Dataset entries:
....

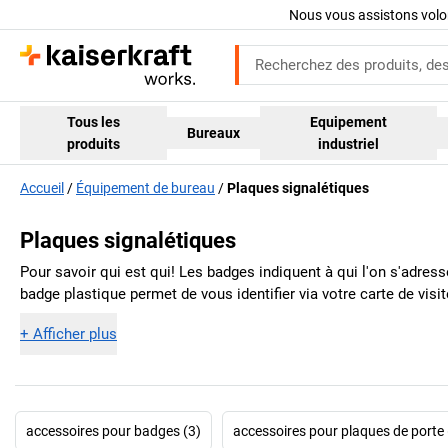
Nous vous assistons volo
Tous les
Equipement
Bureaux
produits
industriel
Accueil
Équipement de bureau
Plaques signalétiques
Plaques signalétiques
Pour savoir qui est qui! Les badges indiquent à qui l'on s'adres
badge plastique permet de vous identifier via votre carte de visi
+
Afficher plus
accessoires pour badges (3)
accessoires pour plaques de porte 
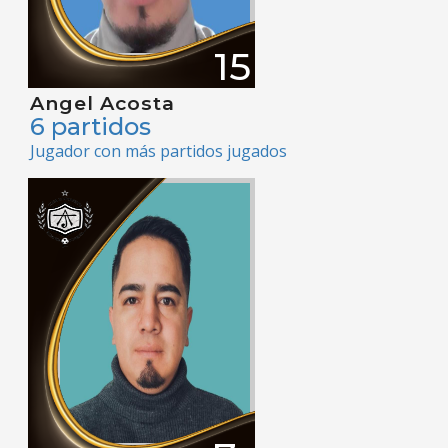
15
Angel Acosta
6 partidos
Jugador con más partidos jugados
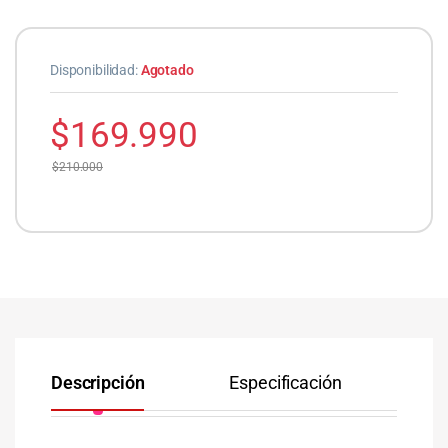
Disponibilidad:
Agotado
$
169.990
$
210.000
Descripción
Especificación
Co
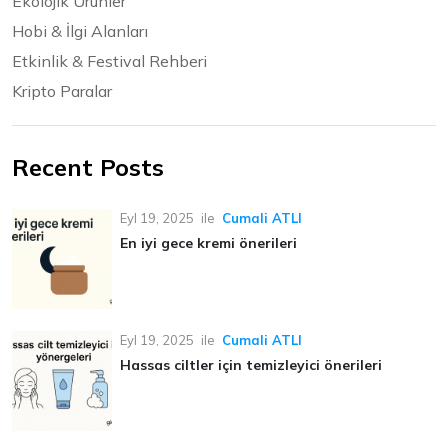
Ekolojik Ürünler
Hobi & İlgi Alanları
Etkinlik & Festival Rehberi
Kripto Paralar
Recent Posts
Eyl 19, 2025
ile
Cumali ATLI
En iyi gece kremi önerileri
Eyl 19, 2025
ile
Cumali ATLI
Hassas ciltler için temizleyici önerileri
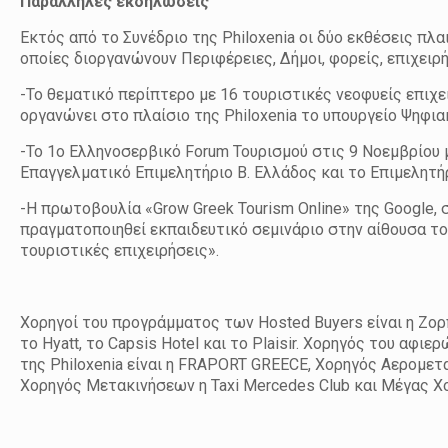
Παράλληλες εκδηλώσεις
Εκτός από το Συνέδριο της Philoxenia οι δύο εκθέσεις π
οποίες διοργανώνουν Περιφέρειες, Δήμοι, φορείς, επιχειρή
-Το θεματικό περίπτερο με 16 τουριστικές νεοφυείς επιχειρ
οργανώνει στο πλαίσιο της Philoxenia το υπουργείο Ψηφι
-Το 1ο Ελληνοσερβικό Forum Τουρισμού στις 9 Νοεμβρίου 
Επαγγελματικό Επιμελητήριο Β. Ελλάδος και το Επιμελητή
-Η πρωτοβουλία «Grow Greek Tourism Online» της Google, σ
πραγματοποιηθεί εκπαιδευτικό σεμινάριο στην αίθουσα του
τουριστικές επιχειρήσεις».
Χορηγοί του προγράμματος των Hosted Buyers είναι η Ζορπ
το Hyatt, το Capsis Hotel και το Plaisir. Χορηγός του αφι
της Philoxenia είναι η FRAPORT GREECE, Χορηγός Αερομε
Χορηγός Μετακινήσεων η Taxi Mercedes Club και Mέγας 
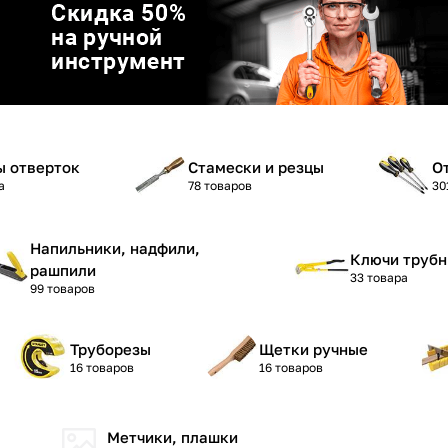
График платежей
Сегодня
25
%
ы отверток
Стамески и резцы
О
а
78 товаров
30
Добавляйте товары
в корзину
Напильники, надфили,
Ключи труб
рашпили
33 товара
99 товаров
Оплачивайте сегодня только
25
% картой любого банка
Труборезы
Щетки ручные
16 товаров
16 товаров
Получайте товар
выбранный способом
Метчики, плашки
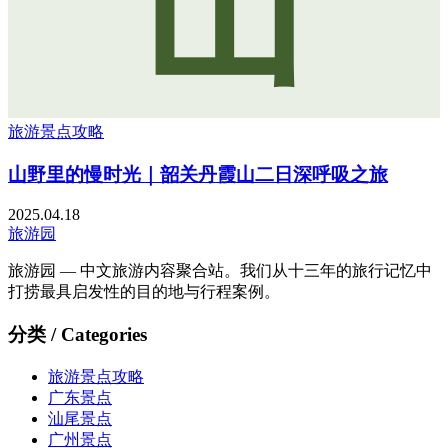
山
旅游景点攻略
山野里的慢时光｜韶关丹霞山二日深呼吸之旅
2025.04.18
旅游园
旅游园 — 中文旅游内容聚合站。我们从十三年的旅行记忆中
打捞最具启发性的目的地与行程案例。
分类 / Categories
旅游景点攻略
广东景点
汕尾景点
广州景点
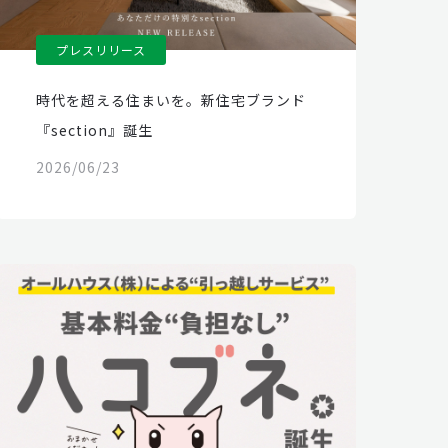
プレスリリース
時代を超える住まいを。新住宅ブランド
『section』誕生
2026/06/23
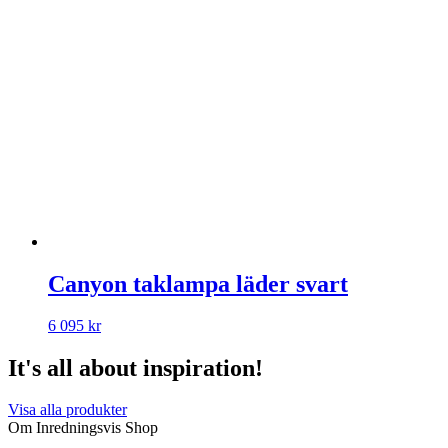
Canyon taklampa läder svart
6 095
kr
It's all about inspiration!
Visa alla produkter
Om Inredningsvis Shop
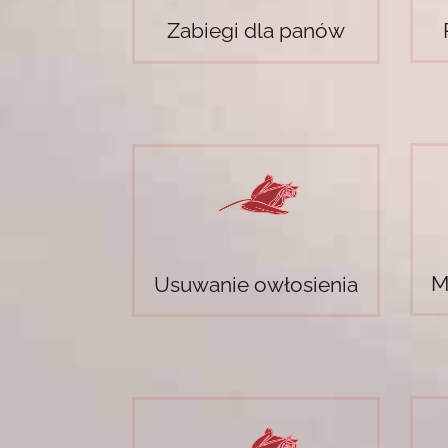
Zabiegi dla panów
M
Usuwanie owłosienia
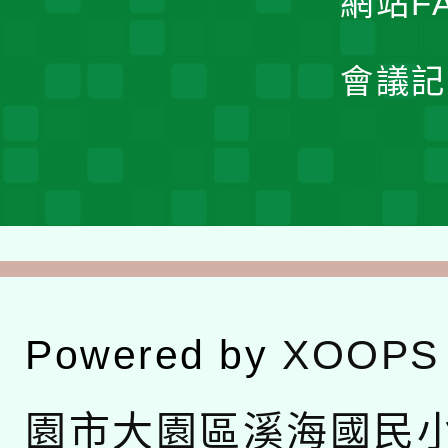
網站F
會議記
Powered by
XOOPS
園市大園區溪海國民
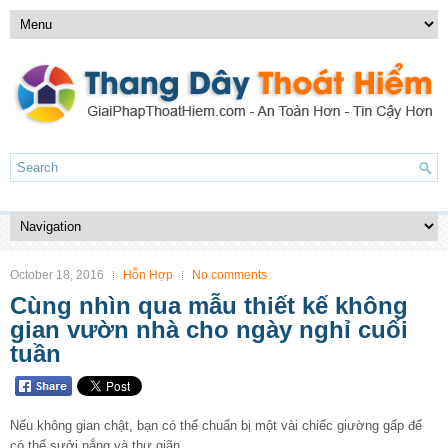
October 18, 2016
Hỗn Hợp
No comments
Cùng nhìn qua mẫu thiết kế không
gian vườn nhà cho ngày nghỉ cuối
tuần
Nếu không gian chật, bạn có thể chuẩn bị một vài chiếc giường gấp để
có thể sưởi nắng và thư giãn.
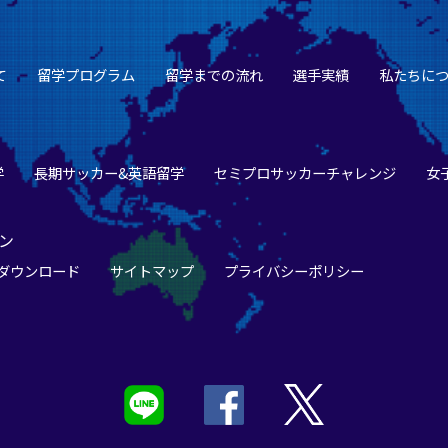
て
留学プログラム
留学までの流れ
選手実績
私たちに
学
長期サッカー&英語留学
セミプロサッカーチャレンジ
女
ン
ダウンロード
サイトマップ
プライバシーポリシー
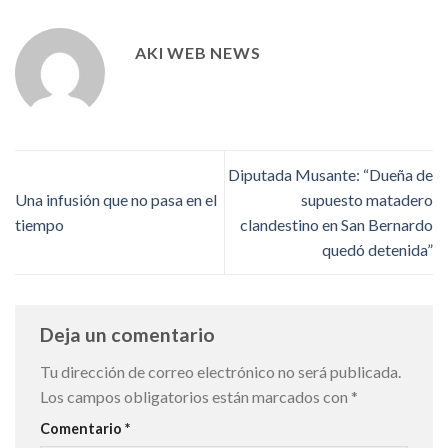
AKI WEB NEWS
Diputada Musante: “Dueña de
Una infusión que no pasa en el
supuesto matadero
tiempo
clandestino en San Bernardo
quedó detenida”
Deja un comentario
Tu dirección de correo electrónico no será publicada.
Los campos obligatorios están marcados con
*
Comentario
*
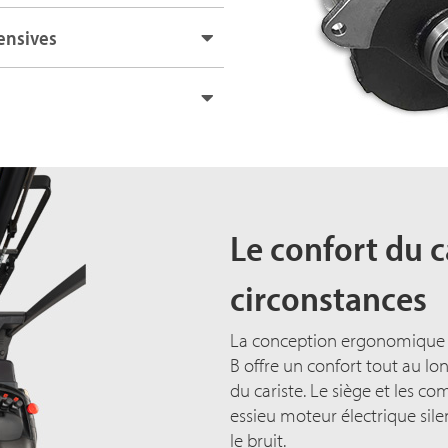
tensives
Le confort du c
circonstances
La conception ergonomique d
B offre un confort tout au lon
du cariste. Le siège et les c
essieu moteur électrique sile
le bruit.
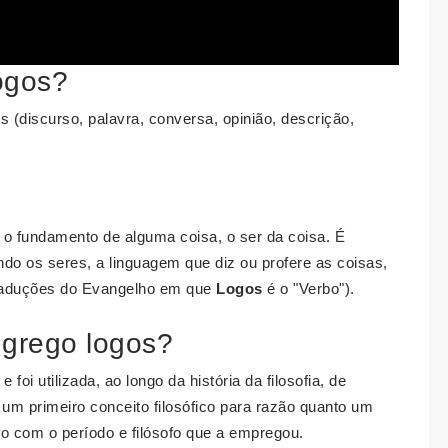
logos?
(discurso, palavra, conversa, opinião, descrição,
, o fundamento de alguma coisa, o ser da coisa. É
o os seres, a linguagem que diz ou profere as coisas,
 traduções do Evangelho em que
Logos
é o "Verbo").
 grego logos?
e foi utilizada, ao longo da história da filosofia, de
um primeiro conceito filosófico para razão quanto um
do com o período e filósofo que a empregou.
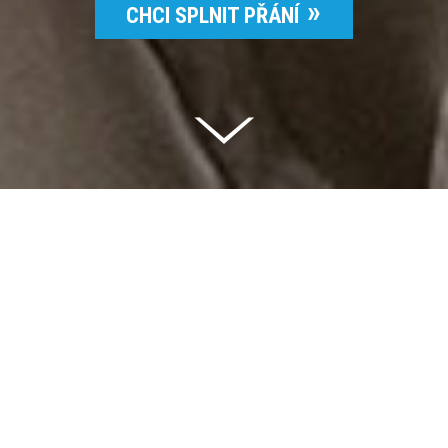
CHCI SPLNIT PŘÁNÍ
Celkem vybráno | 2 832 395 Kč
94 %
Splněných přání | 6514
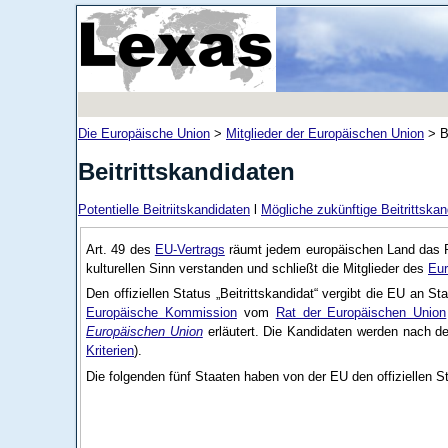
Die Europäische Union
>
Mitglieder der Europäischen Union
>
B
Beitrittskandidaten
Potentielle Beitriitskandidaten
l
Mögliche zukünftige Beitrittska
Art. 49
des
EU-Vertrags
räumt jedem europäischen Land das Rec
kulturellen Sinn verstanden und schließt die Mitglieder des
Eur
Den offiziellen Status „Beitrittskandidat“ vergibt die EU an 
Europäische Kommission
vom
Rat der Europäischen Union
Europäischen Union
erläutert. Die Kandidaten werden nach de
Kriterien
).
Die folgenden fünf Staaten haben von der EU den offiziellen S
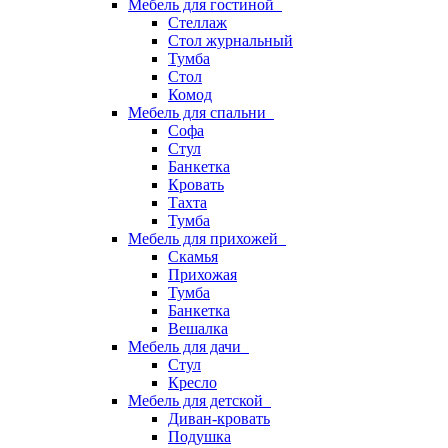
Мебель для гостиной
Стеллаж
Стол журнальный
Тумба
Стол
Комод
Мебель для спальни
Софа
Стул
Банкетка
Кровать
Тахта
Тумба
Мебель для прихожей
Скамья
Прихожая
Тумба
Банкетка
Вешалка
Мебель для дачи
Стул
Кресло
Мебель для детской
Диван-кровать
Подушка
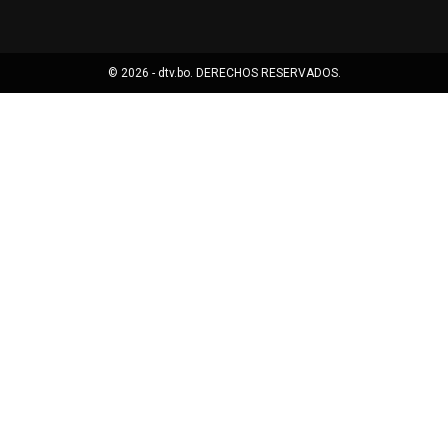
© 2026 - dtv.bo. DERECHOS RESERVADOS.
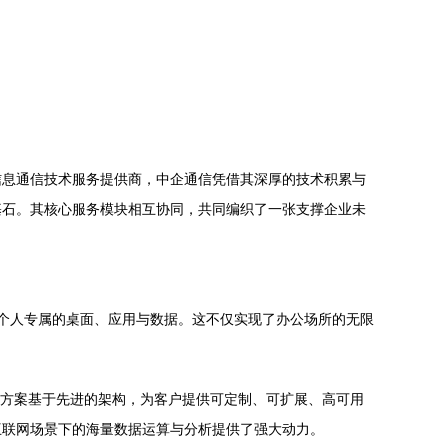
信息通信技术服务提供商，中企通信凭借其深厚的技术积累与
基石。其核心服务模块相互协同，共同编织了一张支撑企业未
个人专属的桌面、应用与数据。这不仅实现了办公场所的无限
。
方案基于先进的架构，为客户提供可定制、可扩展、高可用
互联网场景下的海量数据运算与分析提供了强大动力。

....

Assignment:
What is the number of lines in the entries above that include the word "badges"? Answer with that number alone.

Completed task:
2